29 outubro 2008

Morte (2)

“Que vamos morrer todos sabemos; o tempo e a sucessão dos dias é que deixam os homens mais aflitos”, disse Bruto na peça Julio César, de William Shakespeare.

CEMITERADA

A Bahia herdou hábitos funerários de tradições portuguesas e africanas. Nessas sociedades, a preparação para a morte envolvia ainda a devoção a santos, deuses e ancestrais e a despedida do morto era feita com virgílias, cânticos, choros convulsivos, além de uma verdadeira festa onde se bebia e comia. Eram funerais pomposos e a realização dos enterros em igrejas também faziam parte da tradição. A população procurava a proteção das irmandades e ordens terceiras na Bahia. Santo Antônio da Barra é para os negociantes, São Jorge para os ferreiros, serralheiros, caldeireiros. São Crispim para os sapateiros e curtidores. Os suntuosos funerais, ou morte barroca, estavam entre as diversões preferidas dos baianos no século XIX

E no dia 25 de outubro de 1836 os baianos foram às ruas para garantir essa tradição de “bem-morrer”. Era a Cemiterada. O movimento rebelou-se contra a entrada em vigor da Lei Provincial número 17, aprovada pela Assembléia Legislativa da Bahia, que autorizou a construção do Cemitério do Campo Santo e concedeu o monopólio dos enterros à iniciativa privada, proibindo sepultamento nas igrejas. O movimento foi vitorioso e os enterros em igrejas e os rituais festivos que os antecediam continuaram por mais 20 anos. Somente nos anos 50 do século XIX, quando um grande surto de febre amarela dizimou boa parte da população, o Cemitério do Campo Santo passou a ser um local aceito pela comunidade para enterrar seus mortos.

Quem desejar se aprofundar mais sobre o assunto vale conferr a leitura da obra do historiador baiano João José Reis, “A morte é uma festa – Ritos fúnebres e revolta popular no Brasil do século XIX”.

CAMPO SANTO

Construído em 1836, o Campo Santo (o mais antigo cemitério da Bahia) – que antes tinha como cenário um local triste, sombrio e deprimente – passou em 2007 a atrair a atenção de curiosos e turistas, que ao invés de lágrimas, fixam os olhos nas placas informativas dos mausoléus que, além de resgatar a biografia de figuras da história, explica a simbologia da obra.

O projeto de criação do Círculo Cultural do Campo Grande – um verdadeiro museu a céu aberto – foi realizado pela Santa Casa de Misericórdia e envolvem várias etapas de construção, desde a pesquisa e identificação dos símbolos da arte cemiterial, até a associação da arte dos mausoléus com o desejo particular das famílias das pessoas até sepultadas.

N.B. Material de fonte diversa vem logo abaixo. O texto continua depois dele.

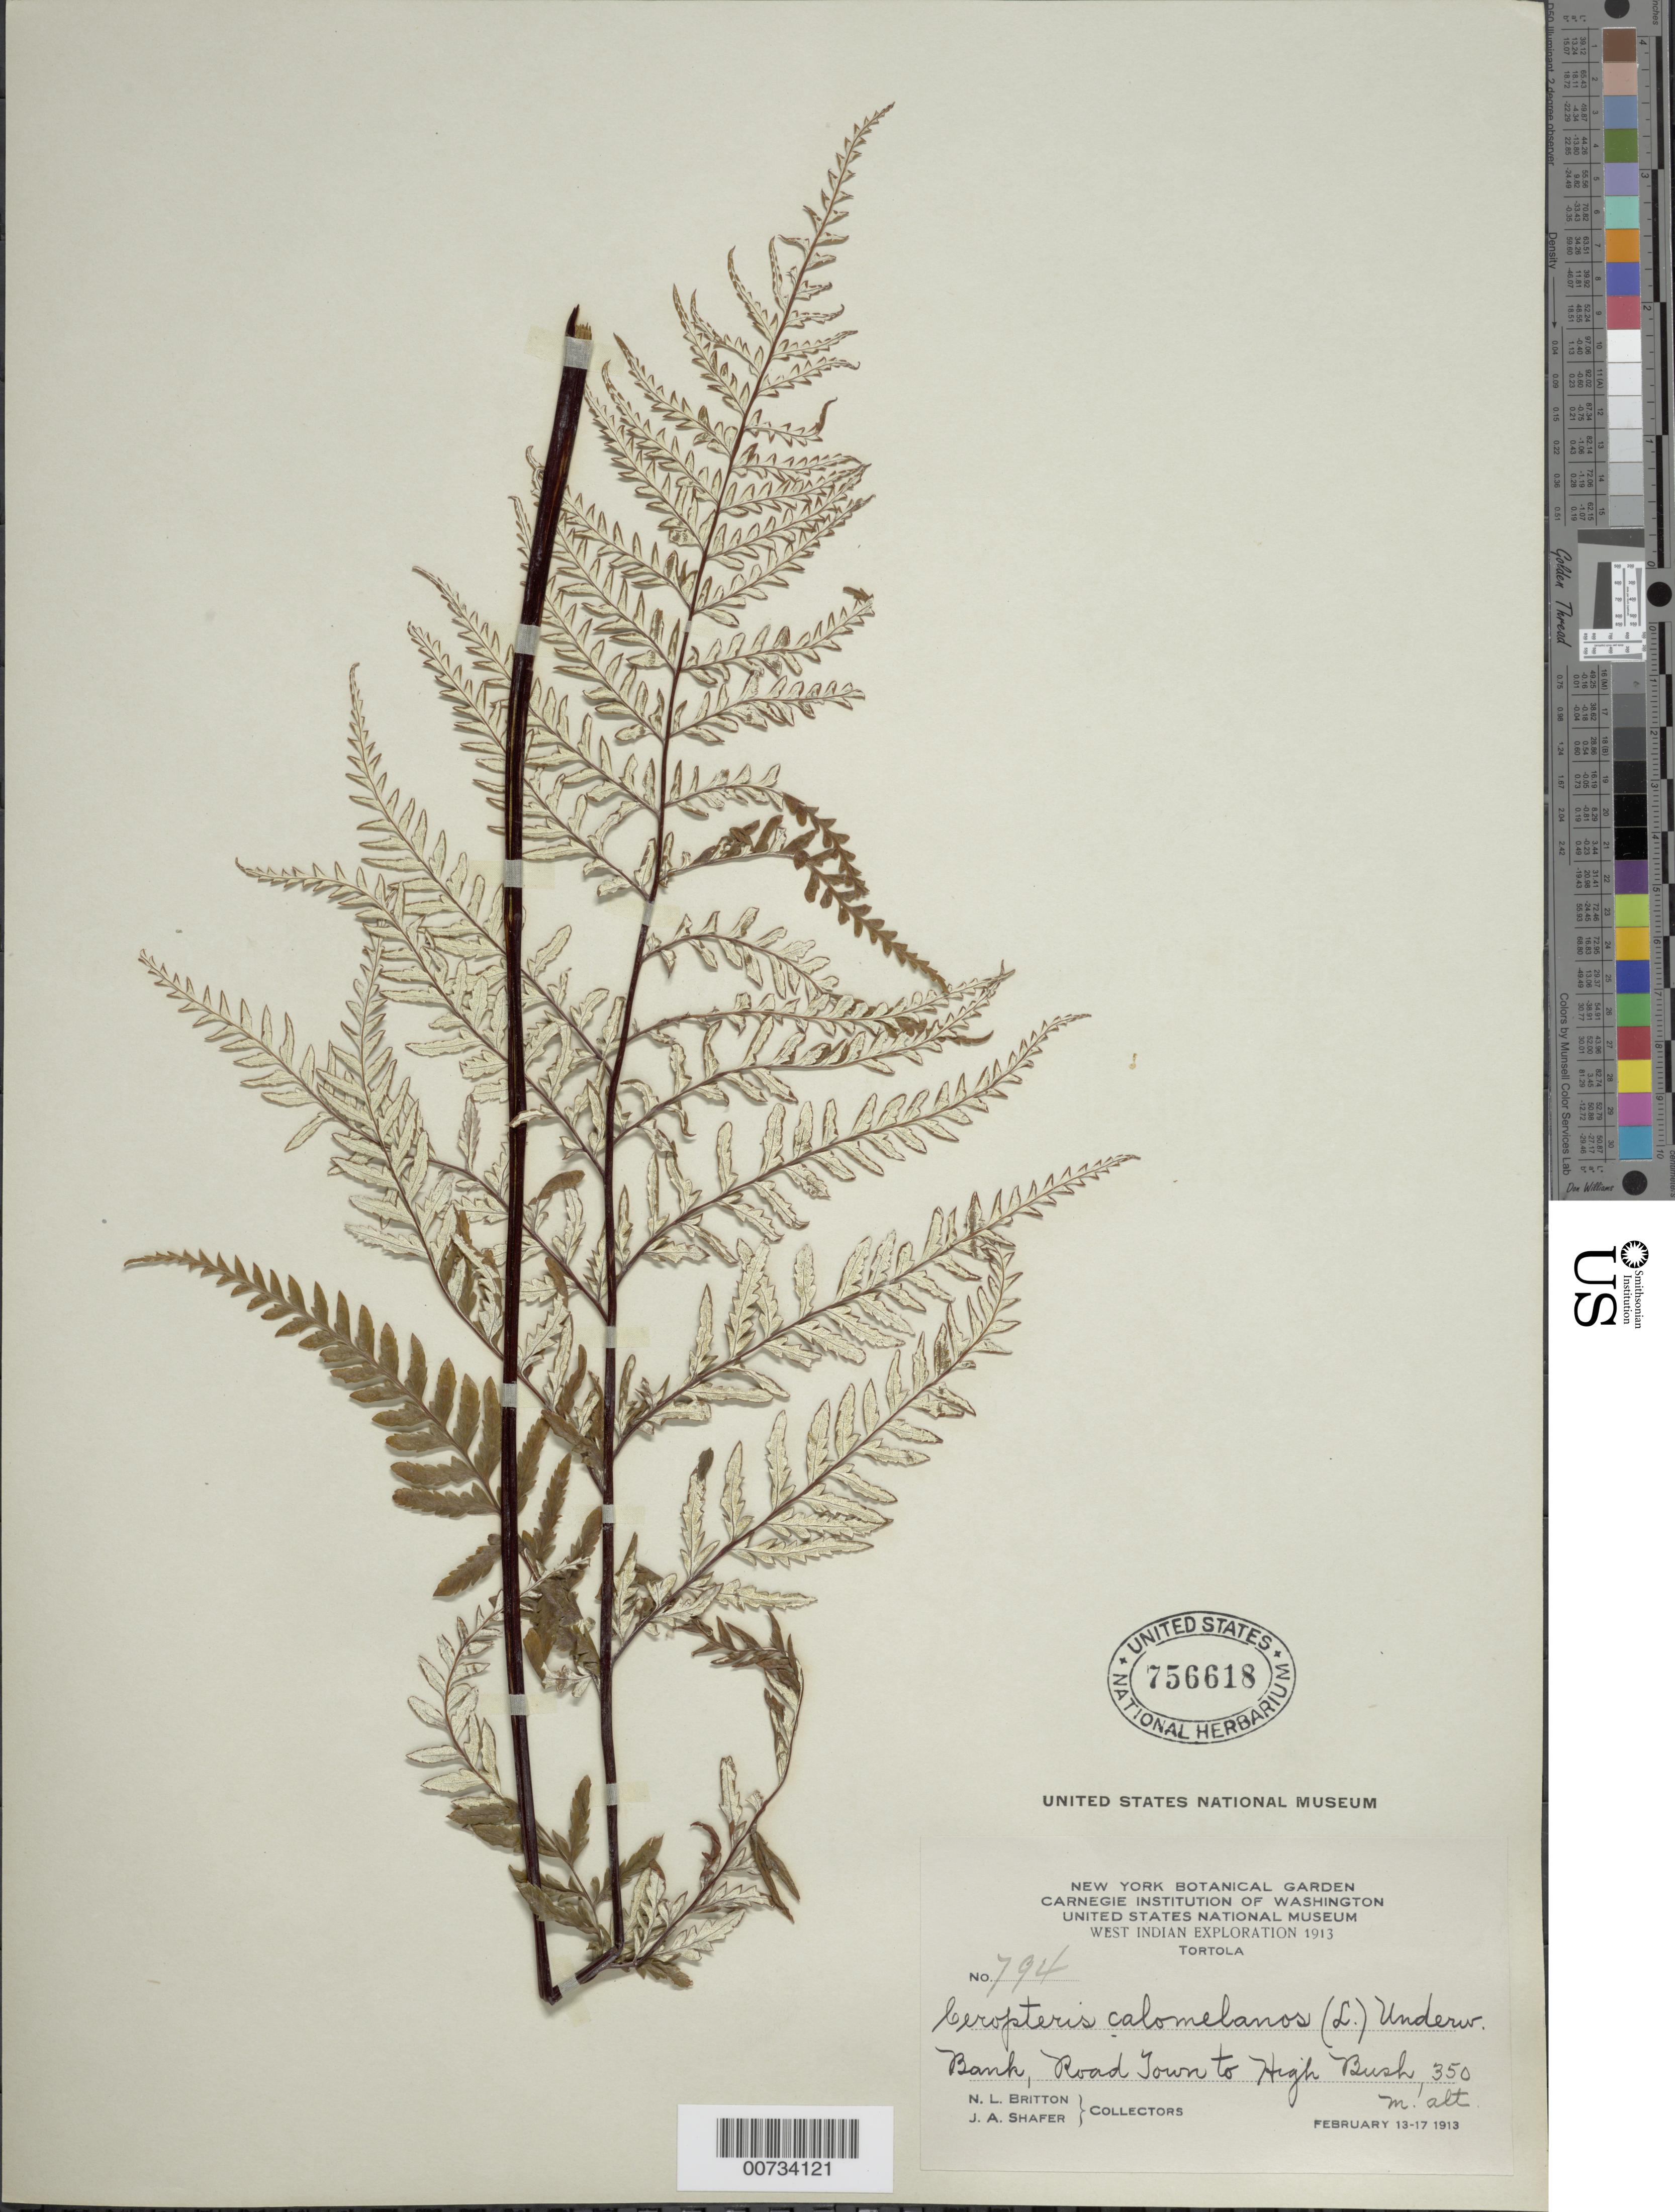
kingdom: Plantae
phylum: Tracheophyta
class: Polypodiopsida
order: Polypodiales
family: Pteridaceae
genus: Pityrogramma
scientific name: Pityrogramma calomelanos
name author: (L.) Link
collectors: N. Britton & J. A. Shafer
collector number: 794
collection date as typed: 13 Feb 1913 to 17 Feb 1913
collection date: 1913-02-13/1913-02-17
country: British Virgin Islands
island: Tortola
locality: Tortola, Road Town to High Bush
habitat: Bank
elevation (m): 350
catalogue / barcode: US 756618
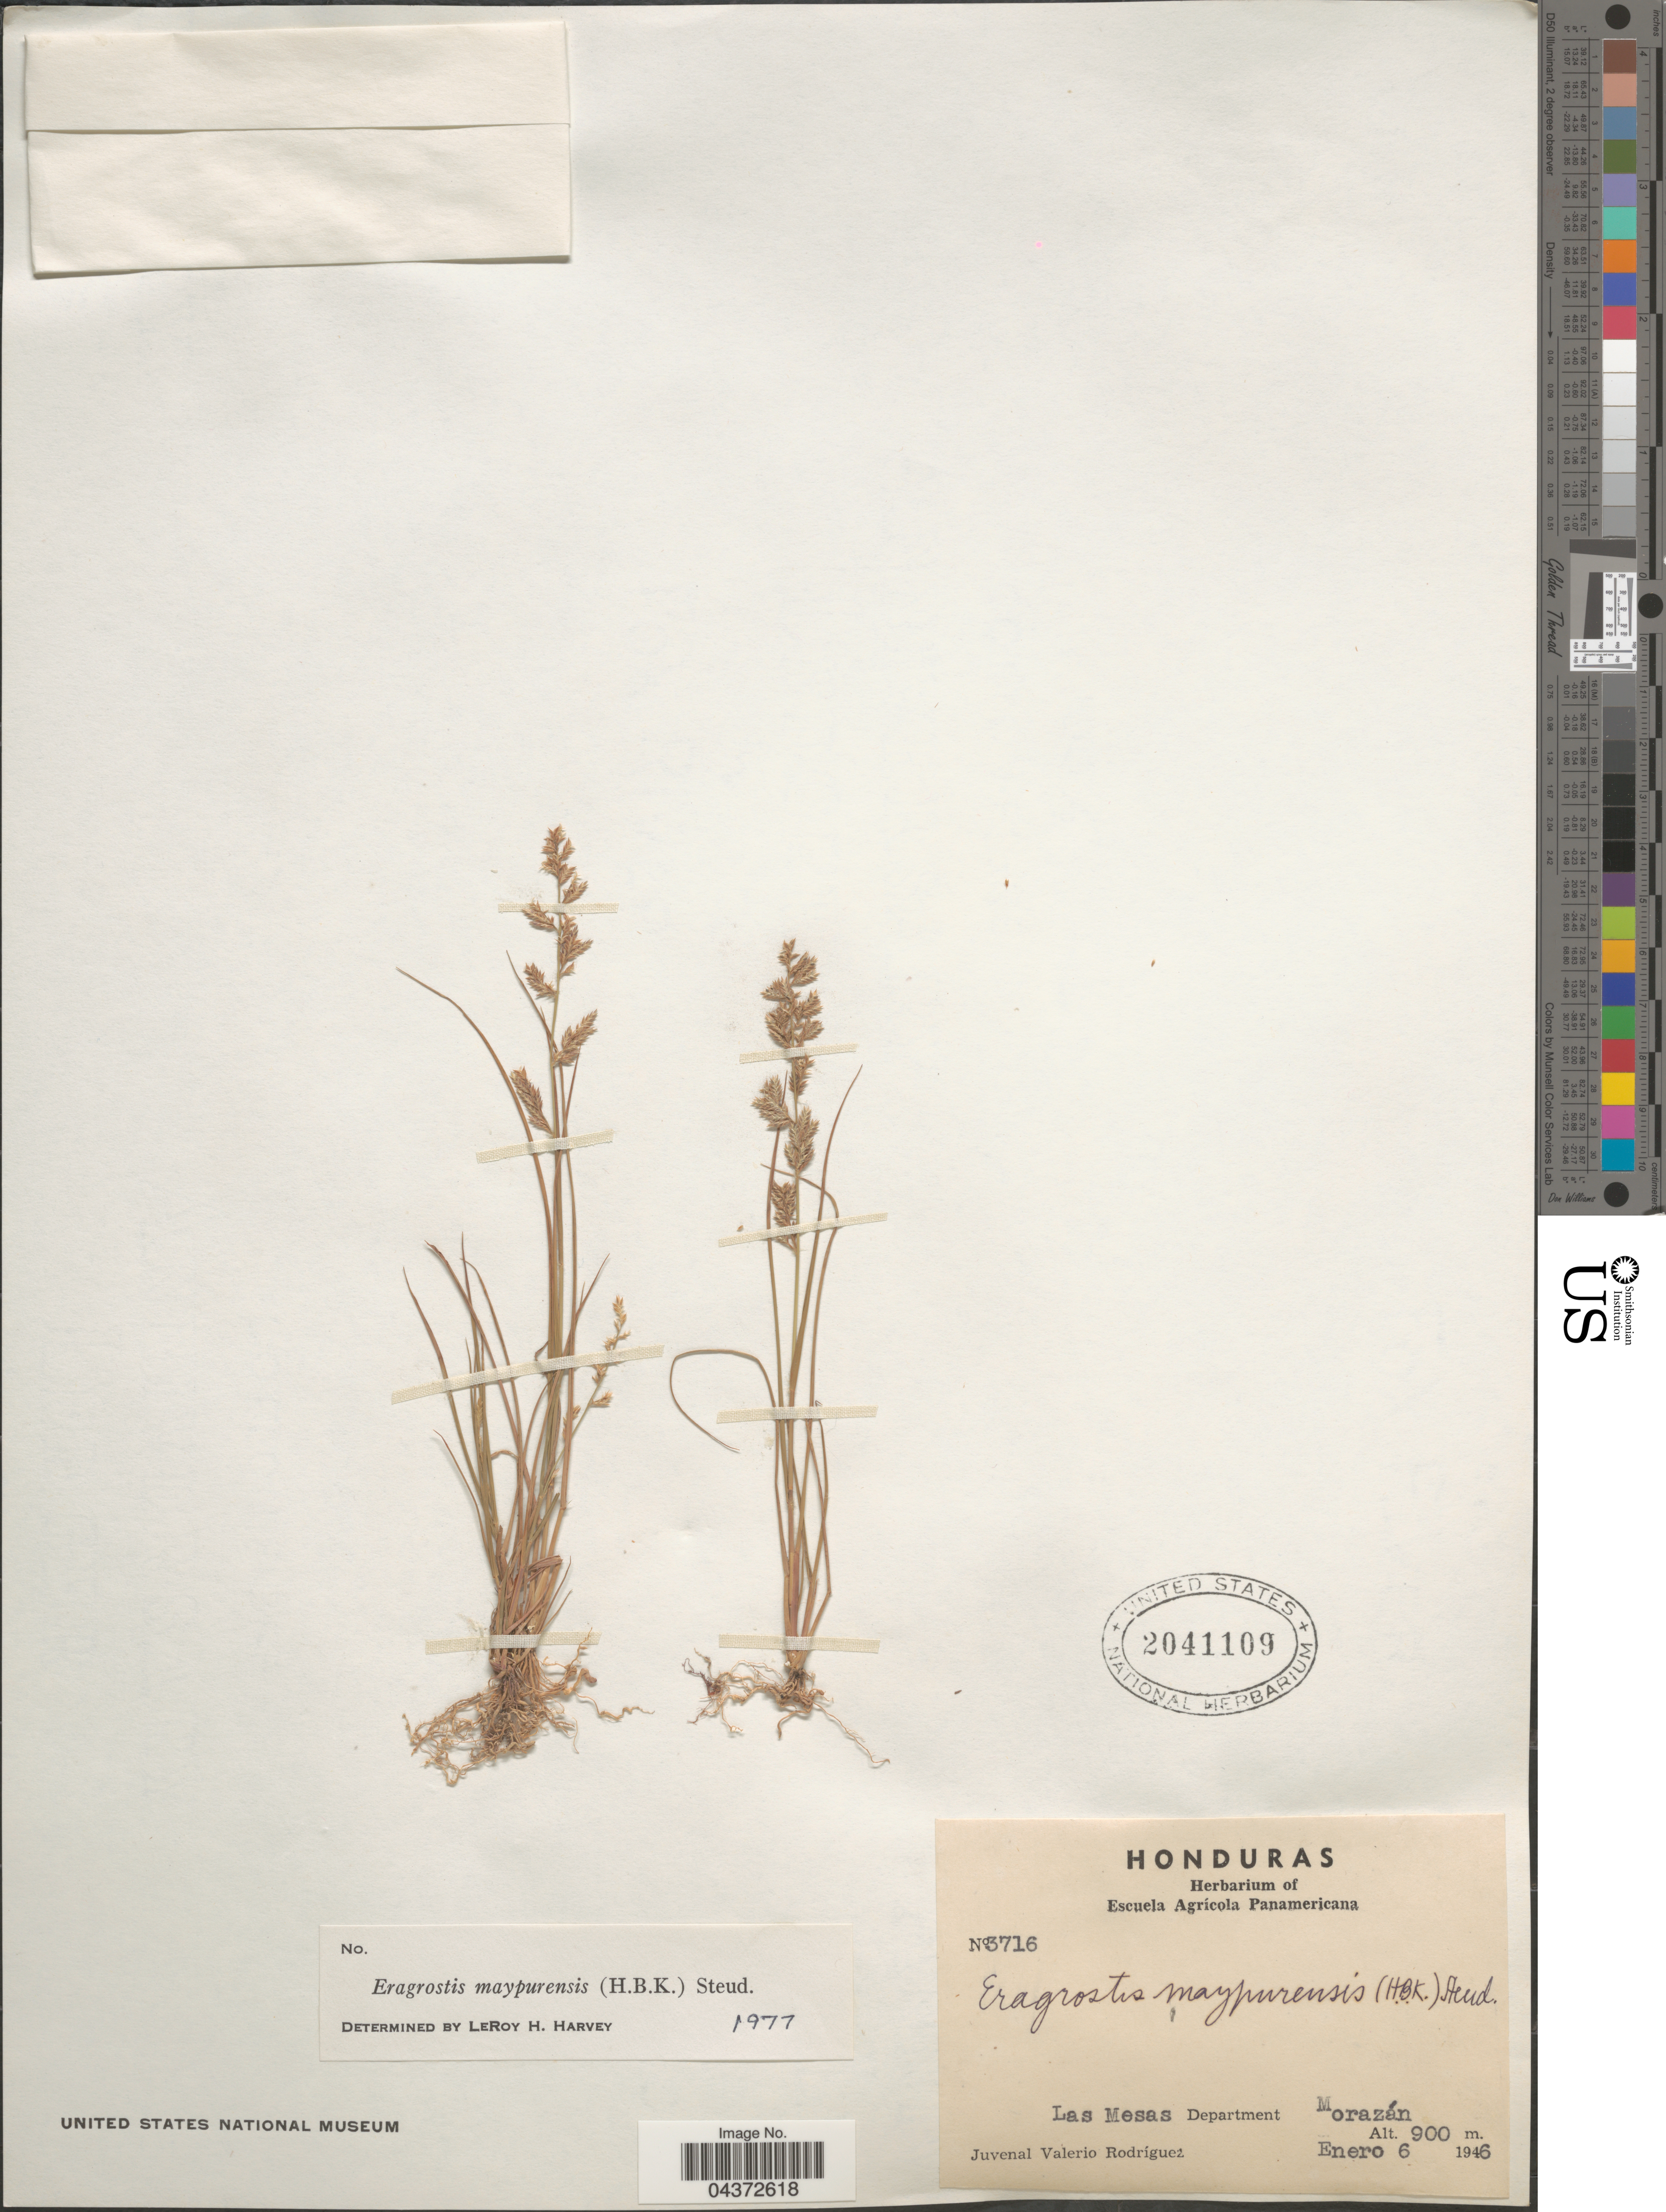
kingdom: Plantae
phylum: Tracheophyta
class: Liliopsida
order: Poales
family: Poaceae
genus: Eragrostis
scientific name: Eragrostis maypurensis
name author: (Kunth) Steud.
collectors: J. Rodriguez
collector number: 3716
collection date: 1946-01-06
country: Honduras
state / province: Fco. Morazán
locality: Las Mesas Department Morazán.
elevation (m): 900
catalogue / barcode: US 2041109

O projeto aborda a simbologia das obras e não apenas resgatar a memória de personalidade. O museu ao ar livre é o primeiro do Brasil a desmistificar a morte explicando a arte cemitério, que utiliza elementos e símbolos para expressar um sentimento particular à sociedade.

Há 48 mausoléus inspirados em estilos clássicos, góticos e românticos, todos localizados em volta da igreja, divididos em sete quadras. No local estão o sepulcro do poeta Castro Alves, do médico Aristides Maltez, do governador Otávio Mangabeira e do comerciante sergipano Mamede Paes Mendonça.